Task requirements
Gather each line in the entries below that contains the word "siendo", and copy it in full.

The input

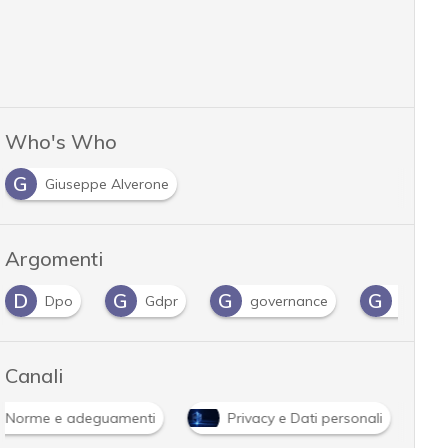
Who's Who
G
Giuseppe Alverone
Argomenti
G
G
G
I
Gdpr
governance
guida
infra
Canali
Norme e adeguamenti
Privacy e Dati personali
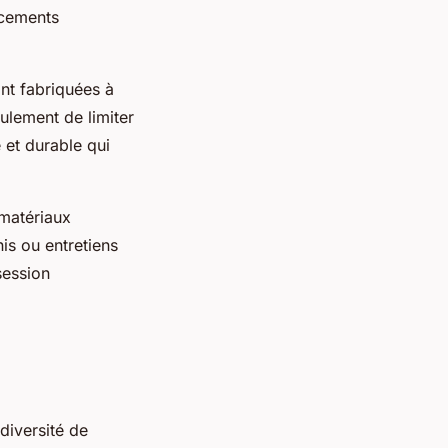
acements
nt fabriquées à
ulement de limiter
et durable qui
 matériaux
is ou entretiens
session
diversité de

...

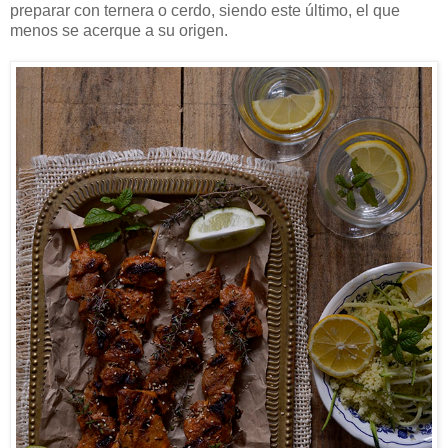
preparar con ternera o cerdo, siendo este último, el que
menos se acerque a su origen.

Task output
preparar con ternera o cerdo, siendo este último, el que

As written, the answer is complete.